→ Task to complete
Set out the lines from the one with "Jill Heinerth erhält 21st" through the end of the rows as a Markdown table, with the columns Number and Line text. Leave out blank lines.

-*-

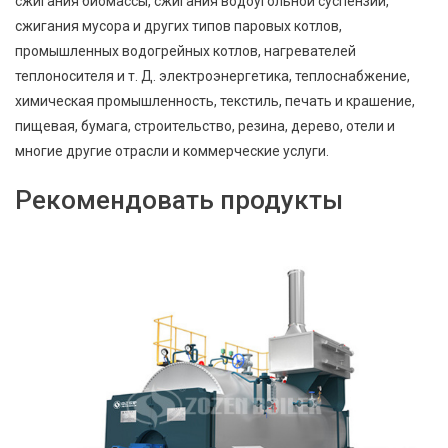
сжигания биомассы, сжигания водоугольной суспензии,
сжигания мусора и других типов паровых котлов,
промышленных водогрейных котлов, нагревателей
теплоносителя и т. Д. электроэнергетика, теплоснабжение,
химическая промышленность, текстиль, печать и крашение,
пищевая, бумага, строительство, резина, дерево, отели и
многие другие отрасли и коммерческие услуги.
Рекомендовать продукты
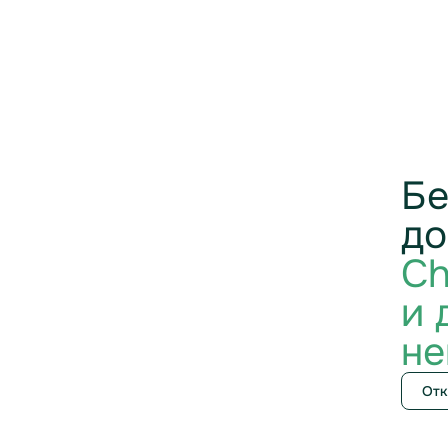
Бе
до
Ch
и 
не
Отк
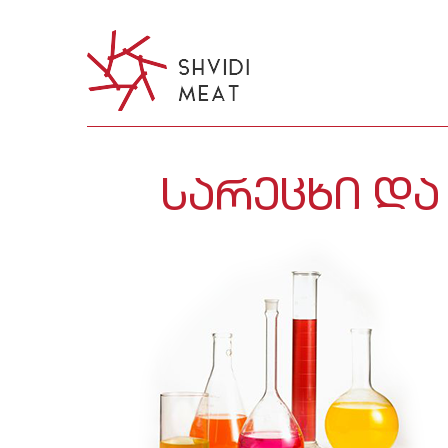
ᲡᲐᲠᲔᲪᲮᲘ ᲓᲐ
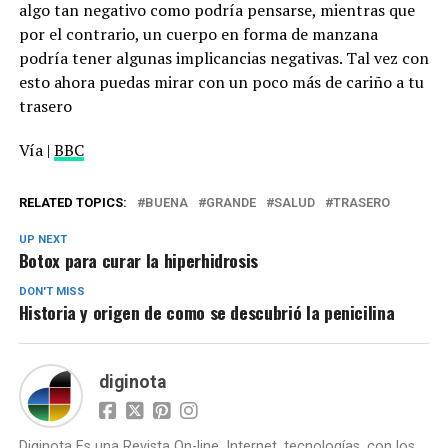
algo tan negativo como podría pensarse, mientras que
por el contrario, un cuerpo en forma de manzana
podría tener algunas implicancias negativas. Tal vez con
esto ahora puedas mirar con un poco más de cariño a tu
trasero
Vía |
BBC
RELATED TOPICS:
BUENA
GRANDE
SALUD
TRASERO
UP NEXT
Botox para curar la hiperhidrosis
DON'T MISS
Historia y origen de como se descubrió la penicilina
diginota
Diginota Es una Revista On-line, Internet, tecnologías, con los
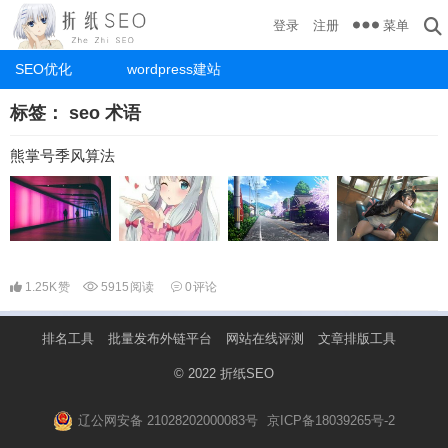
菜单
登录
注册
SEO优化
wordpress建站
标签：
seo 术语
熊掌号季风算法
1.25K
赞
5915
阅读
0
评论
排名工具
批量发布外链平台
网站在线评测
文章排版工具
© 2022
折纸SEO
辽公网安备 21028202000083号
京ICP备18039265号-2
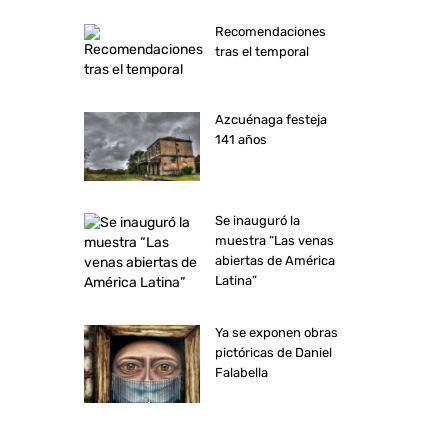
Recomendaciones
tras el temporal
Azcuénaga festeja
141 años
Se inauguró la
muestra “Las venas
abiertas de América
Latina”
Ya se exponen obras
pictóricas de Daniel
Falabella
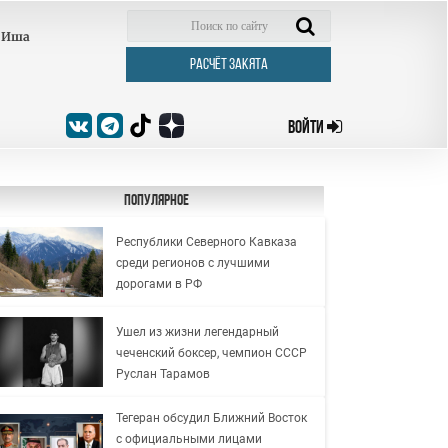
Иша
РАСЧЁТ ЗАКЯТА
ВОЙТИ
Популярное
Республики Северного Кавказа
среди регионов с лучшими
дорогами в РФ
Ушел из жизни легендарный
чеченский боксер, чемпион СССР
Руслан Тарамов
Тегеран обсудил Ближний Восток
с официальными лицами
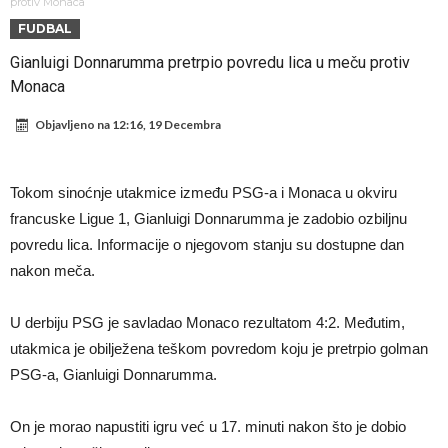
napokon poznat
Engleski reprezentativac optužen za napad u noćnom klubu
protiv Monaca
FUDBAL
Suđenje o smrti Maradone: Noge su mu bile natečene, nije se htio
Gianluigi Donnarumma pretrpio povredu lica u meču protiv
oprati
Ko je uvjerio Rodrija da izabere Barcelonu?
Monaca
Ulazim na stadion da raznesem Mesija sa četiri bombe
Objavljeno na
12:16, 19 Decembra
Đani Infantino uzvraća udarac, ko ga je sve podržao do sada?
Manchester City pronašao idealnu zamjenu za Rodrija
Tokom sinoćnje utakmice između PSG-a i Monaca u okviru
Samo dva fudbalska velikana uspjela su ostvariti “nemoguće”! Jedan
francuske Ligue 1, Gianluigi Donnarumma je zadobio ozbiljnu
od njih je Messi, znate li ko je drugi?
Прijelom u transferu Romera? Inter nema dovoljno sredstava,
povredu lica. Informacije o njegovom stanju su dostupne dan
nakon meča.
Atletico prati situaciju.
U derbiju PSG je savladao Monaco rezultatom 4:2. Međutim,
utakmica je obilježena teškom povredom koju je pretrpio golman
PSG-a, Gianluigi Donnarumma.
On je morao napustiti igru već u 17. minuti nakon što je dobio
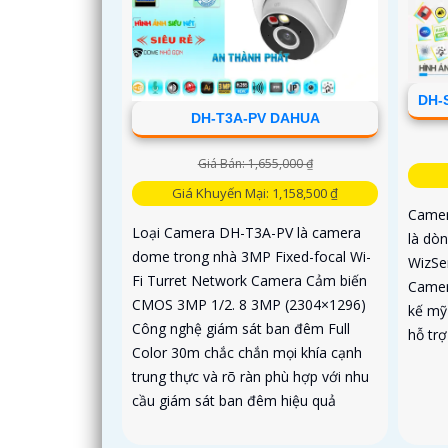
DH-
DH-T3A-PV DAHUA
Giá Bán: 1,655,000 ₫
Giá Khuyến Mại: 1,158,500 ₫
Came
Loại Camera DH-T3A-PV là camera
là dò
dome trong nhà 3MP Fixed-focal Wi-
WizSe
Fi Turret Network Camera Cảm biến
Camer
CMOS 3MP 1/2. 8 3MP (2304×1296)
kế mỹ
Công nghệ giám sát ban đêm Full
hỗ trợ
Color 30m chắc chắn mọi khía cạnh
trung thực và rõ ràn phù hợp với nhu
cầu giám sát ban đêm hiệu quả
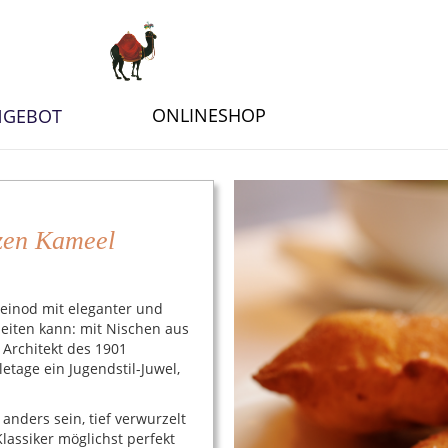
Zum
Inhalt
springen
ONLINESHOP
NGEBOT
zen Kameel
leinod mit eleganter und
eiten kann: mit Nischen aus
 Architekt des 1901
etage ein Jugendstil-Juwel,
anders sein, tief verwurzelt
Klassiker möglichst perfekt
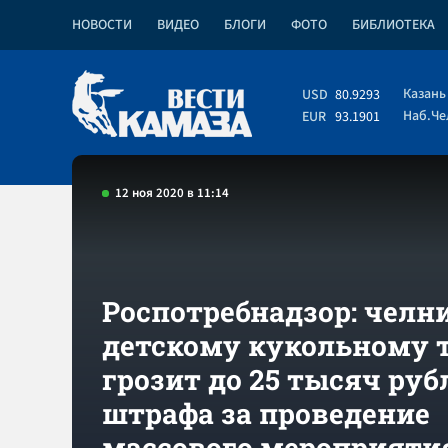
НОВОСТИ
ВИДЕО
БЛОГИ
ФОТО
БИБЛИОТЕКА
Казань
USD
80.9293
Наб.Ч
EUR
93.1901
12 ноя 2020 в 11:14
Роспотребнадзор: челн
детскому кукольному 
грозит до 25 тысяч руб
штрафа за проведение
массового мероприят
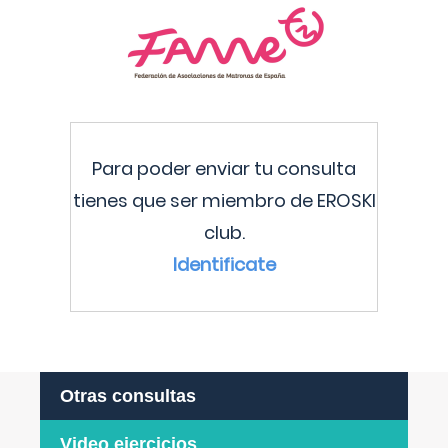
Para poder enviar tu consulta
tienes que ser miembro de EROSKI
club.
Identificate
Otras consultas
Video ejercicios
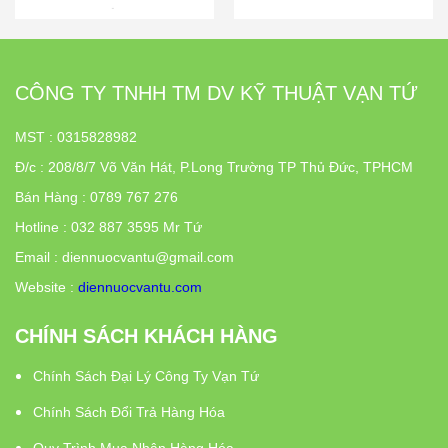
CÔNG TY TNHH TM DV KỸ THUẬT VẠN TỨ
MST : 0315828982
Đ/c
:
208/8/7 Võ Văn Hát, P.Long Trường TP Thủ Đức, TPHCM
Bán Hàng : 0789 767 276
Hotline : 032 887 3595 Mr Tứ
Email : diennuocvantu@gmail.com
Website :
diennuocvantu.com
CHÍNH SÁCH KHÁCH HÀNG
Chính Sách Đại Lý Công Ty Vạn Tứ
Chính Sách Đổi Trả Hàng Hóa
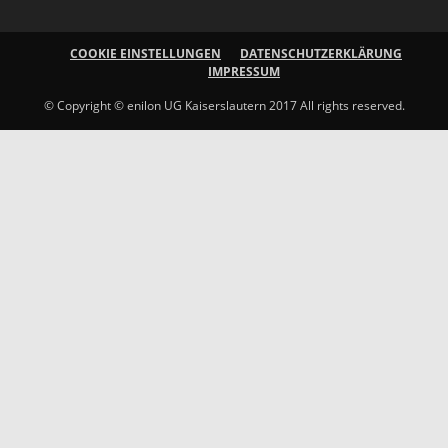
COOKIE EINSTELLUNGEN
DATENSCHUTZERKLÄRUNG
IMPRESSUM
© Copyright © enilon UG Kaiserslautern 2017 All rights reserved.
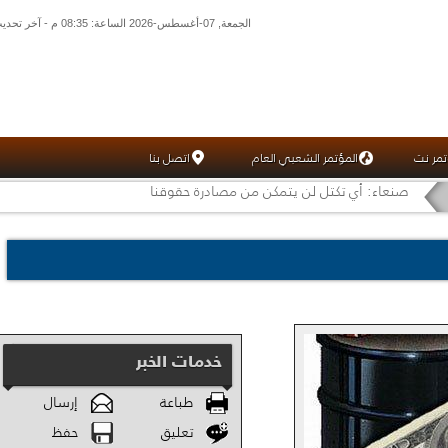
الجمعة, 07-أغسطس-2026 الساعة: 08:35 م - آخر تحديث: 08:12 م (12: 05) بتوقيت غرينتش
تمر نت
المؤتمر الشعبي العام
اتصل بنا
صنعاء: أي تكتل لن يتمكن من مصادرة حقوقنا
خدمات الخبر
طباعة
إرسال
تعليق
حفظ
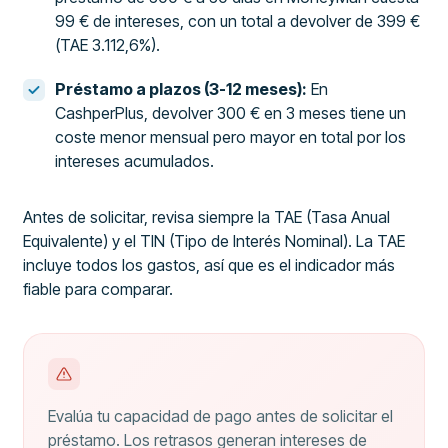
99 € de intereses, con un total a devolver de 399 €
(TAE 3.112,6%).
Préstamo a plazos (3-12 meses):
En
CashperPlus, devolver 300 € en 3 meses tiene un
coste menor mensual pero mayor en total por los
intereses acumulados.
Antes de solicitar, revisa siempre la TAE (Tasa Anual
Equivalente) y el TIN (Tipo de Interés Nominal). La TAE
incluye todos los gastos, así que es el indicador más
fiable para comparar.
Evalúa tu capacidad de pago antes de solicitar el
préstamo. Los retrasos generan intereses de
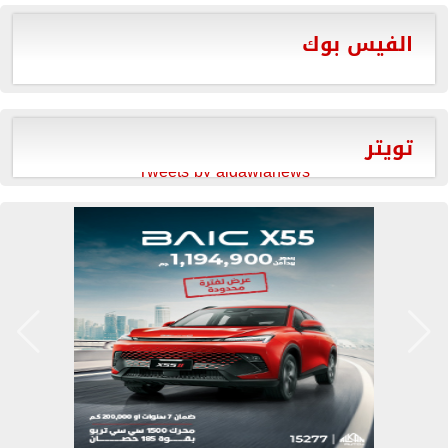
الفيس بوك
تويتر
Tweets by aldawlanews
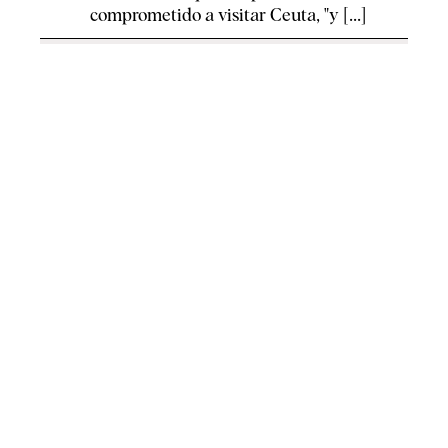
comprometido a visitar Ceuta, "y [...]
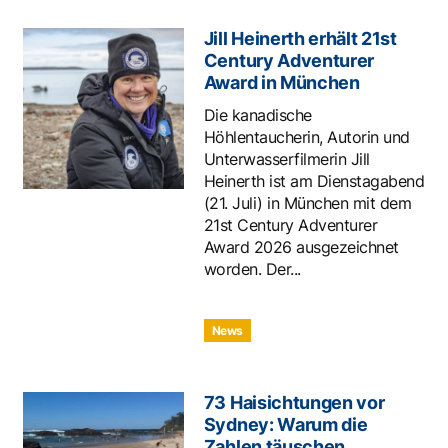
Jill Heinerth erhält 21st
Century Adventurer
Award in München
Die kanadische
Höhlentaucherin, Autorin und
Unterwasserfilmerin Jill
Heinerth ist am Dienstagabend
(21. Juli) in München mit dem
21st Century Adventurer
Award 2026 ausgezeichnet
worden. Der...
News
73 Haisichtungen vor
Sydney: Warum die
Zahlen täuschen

-*-

→ Reply
| Number | Line text |
|---|---|
| 1 | Jill Heinerth erhält 21st |
| 2 | Century Adventurer |
| 3 | Award in München |
| 4 | Die kanadische |
| 5 | Höhlentaucherin, Autorin und |
| 6 | Unterwasserfilmerin Jill |
| 7 | Heinerth ist am Dienstagabend |
| 8 | (21. Juli) in München mit dem |
| 9 | 21st Century Adventurer |
| 10 | Award 2026 ausgezeichnet |
| 11 | worden. Der... |
| 12 | News |
| 13 | 73 Haisichtungen vor |
| 14 | Sydney: Warum die |
| 15 | Zahlen täuschen |